Ha presentato istanza di patteggiamento, invece, Pasqualina Macrì, difesa anche lei dall'avvocato Filippo Vaccino. Il processo è poi stato rinviato a martedì 18 gennaio.

Era stato lo stesso Tribunale di Aosta, a termine del processo di primo grado a segnalare indizi del reato a carico dei 4 testimoni accusati di non aver detto la verità durante il dibattimento. Il fascicolo era stato affidato al pm Luca Ceccanti. Gli indagati hanno sempre respinto le accuse.
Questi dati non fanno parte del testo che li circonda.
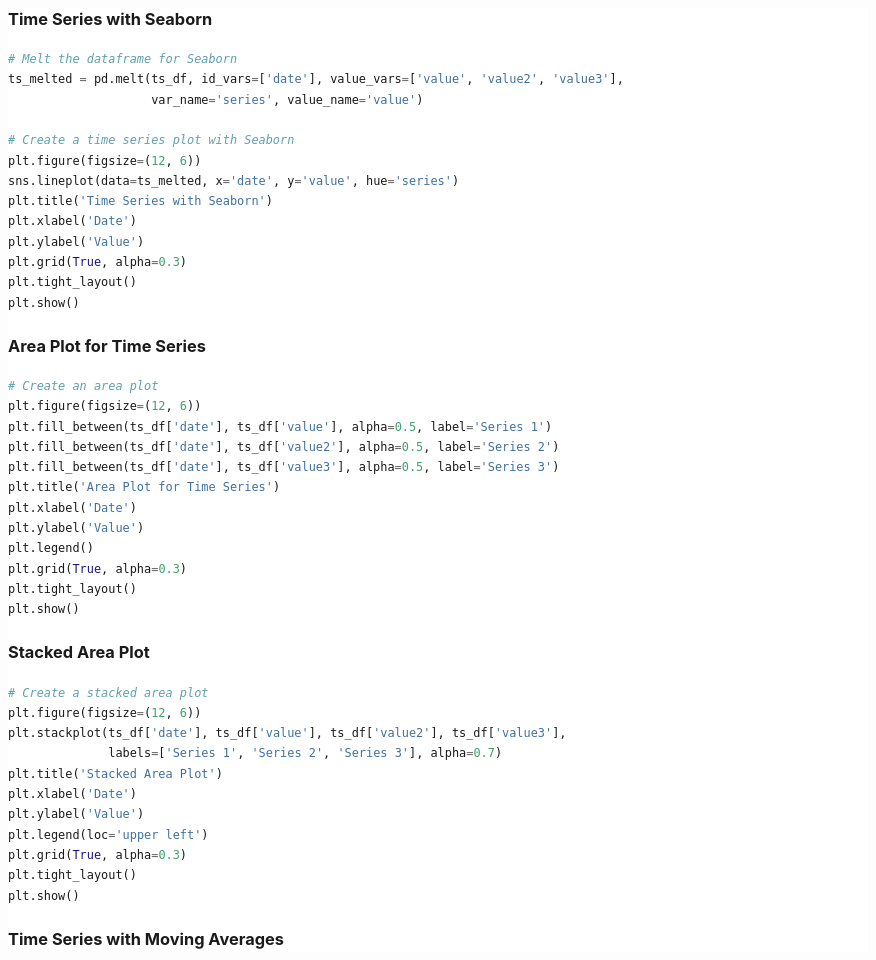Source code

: ### Time Series with Seaborn

```python
# Melt the dataframe for Seaborn
ts_melted = pd.melt(ts_df, id_vars=['date'], value_vars=['value', 'value2', 'value3'],
                    var_name='series', value_name='value')

# Create a time series plot with Seaborn
plt.figure(figsize=(12, 6))
sns.lineplot(data=ts_melted, x='date', y='value', hue='series')
plt.title('Time Series with Seaborn')
plt.xlabel('Date')
plt.ylabel('Value')
plt.grid(True, alpha=0.3)
plt.tight_layout()
plt.show()
```

### Area Plot for Time Series

```python
# Create an area plot
plt.figure(figsize=(12, 6))
plt.fill_between(ts_df['date'], ts_df['value'], alpha=0.5, label='Series 1')
plt.fill_between(ts_df['date'], ts_df['value2'], alpha=0.5, label='Series 2')
plt.fill_between(ts_df['date'], ts_df['value3'], alpha=0.5, label='Series 3')
plt.title('Area Plot for Time Series')
plt.xlabel('Date')
plt.ylabel('Value')
plt.legend()
plt.grid(True, alpha=0.3)
plt.tight_layout()
plt.show()
```

### Stacked Area Plot

```python
# Create a stacked area plot
plt.figure(figsize=(12, 6))
plt.stackplot(ts_df['date'], ts_df['value'], ts_df['value2'], ts_df['value3'],
              labels=['Series 1', 'Series 2', 'Series 3'], alpha=0.7)
plt.title('Stacked Area Plot')
plt.xlabel('Date')
plt.ylabel('Value')
plt.legend(loc='upper left')
plt.grid(True, alpha=0.3)
plt.tight_layout()
plt.show()
```

### Time Series with Moving Averages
Le ipotesi di reatoAlessandro Giachino, all'epoca collega di Valter Romeo - poi divenuto direttore delle pubbliche relazioni al Casinò di Montecarlo - e nel settembre 2020 condannato a 11 anni per associazione mafiosa nel processo Geenna, si offrì per provare a vendere un orologio Bulgari da 2.500 euro che il manager voleva cedere. Quell'orologio però passò a Marco Fabrizio Di Donato - uno dei vertici della locale di Aosta per il gup di Torino, che lo ha condannato a 9 anni - e da allora Valter Romeo non lo ha più rivisto, senza incassare denaro. Dai colloqui tra Marco Di Donato, Alessandro Giachino e il ristoratore Antonio Raso (condannato a 13 anni) emerge che volevano «Consegnarlo a Rosario Strati in pagamento di un debito pregresso». Valter Romeo «È risultato così intimorito» da Marco Di Donato e «Dai suoi sodali» da «Non avere neppure il coraggio di interpellarlo» e per «Evitare qualsiasi problema al riguardo ha addirittura preferito, a distanza di anni dall'accaduto, rispondere genericamente e con reticenza alle domande» in aula, sostiene la magistratura.
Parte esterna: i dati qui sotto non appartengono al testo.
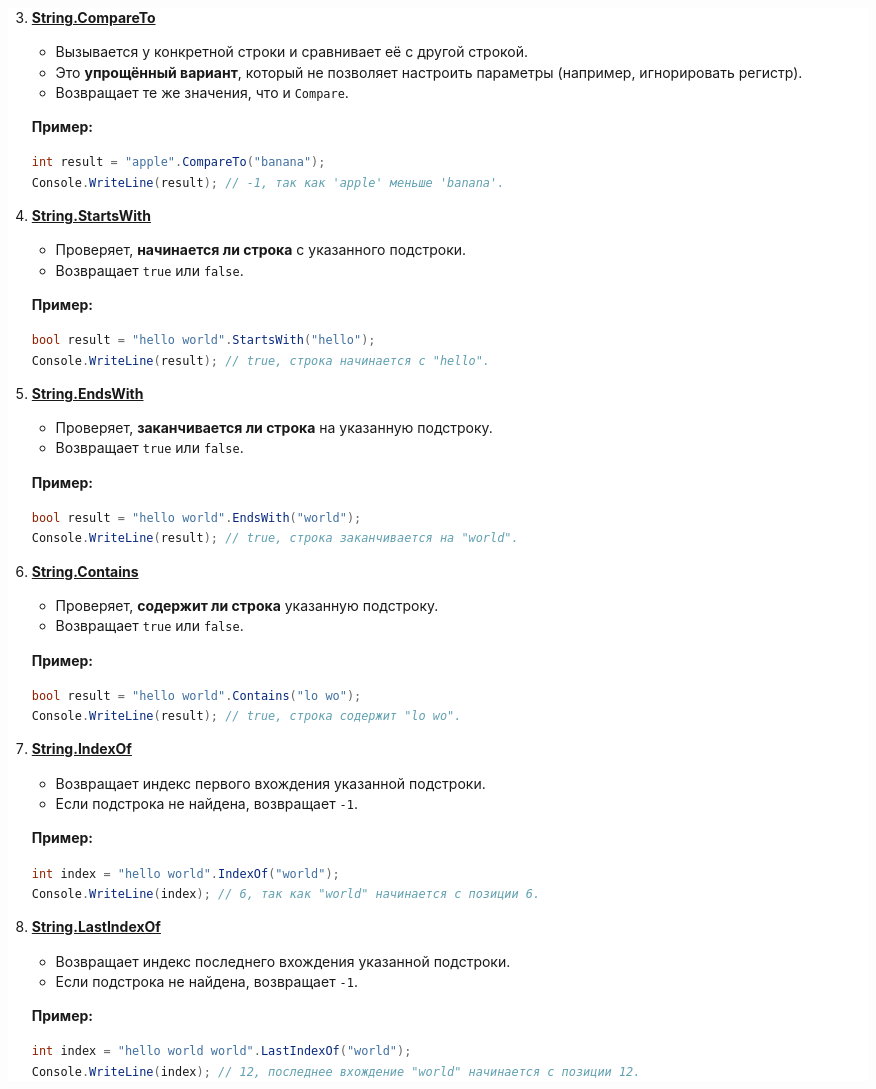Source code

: 3. **[String.CompareTo](https://learn.microsoft.com/ru-ru/dotnet/api/system.string.compareto)**
   - Вызывается у конкретной строки и сравнивает её с другой строкой.
   - Это **упрощённый вариант**, который не позволяет настроить параметры (например, игнорировать регистр).
   - Возвращает те же значения, что и `Compare`.

   **Пример:**
   ```C#
   int result = "apple".CompareTo("banana");
   Console.WriteLine(result); // -1, так как 'apple' меньше 'banana'.
   ```

4. **[String.StartsWith](https://learn.microsoft.com/ru-ru/dotnet/api/system.string.startswith)**
   - Проверяет, **начинается ли строка** с указанного подстроки.
   - Возвращает `true` или `false`.

   **Пример:**
   ```C#
   bool result = "hello world".StartsWith("hello");
   Console.WriteLine(result); // true, строка начинается с "hello".
   ```

5. **[String.EndsWith](https://learn.microsoft.com/ru-ru/dotnet/api/system.string.endswith)**
   - Проверяет, **заканчивается ли строка** на указанную подстроку.
   - Возвращает `true` или `false`.

   **Пример:**
   ```C#
   bool result = "hello world".EndsWith("world");
   Console.WriteLine(result); // true, строка заканчивается на "world".
   ```

6. **[String.Contains](https://learn.microsoft.com/ru-ru/dotnet/api/system.string.contains)**
   - Проверяет, **содержит ли строка** указанную подстроку.
   - Возвращает `true` или `false`.

   **Пример:**
   ```C#
   bool result = "hello world".Contains("lo wo");
   Console.WriteLine(result); // true, строка содержит "lo wo".
   ```

7. **[String.IndexOf](https://learn.microsoft.com/ru-ru/dotnet/api/system.string.indexof)**
   - Возвращает индекс первого вхождения указанной подстроки.
   - Если подстрока не найдена, возвращает `-1`.

   **Пример:**
   ```C#
   int index = "hello world".IndexOf("world");
   Console.WriteLine(index); // 6, так как "world" начинается с позиции 6.
   ```

8. **[String.LastIndexOf](https://learn.microsoft.com/ru-ru/dotnet/api/system.string.lastindexof)**
   - Возвращает индекс последнего вхождения указанной подстроки.
   - Если подстрока не найдена, возвращает `-1`.

   **Пример:**
   ```C#
   int index = "hello world world".LastIndexOf("world");
   Console.WriteLine(index); // 12, последнее вхождение "world" начинается с позиции 12.
   ```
Invece i fratelli Cordì, secondo il Tribunale di Aosta, hanno ricevuto «Un preciso avvertimento di natura mafiosa» dal gruppo Raso-Di Donato, che chiedeva loro di affidare a un cognato di Raso dei lavori edili. Sentiti come testimoni hanno però riferito di una situazione di «Assoluta normalità» mantenendo fede al «Codice d'onore 'ndranghetista». La vicenda di Pasqualina Macrì riguarda la somma di 100 euro ricevuta - dopo l'arresto di suo figlio Luigi Fazari - da parte di Antonio Raso, per il tramite della madre, sua vicina di casa a San Giorgio Morgeto. Il passaggio di denaro è una forma di «Assistenza agli affiliati detenuti» - è ancora la convinzione dei giudici - ma la testimone ha voluto far credere al tribunale che fosse destinato «Alle brioches dei figli del Fazari».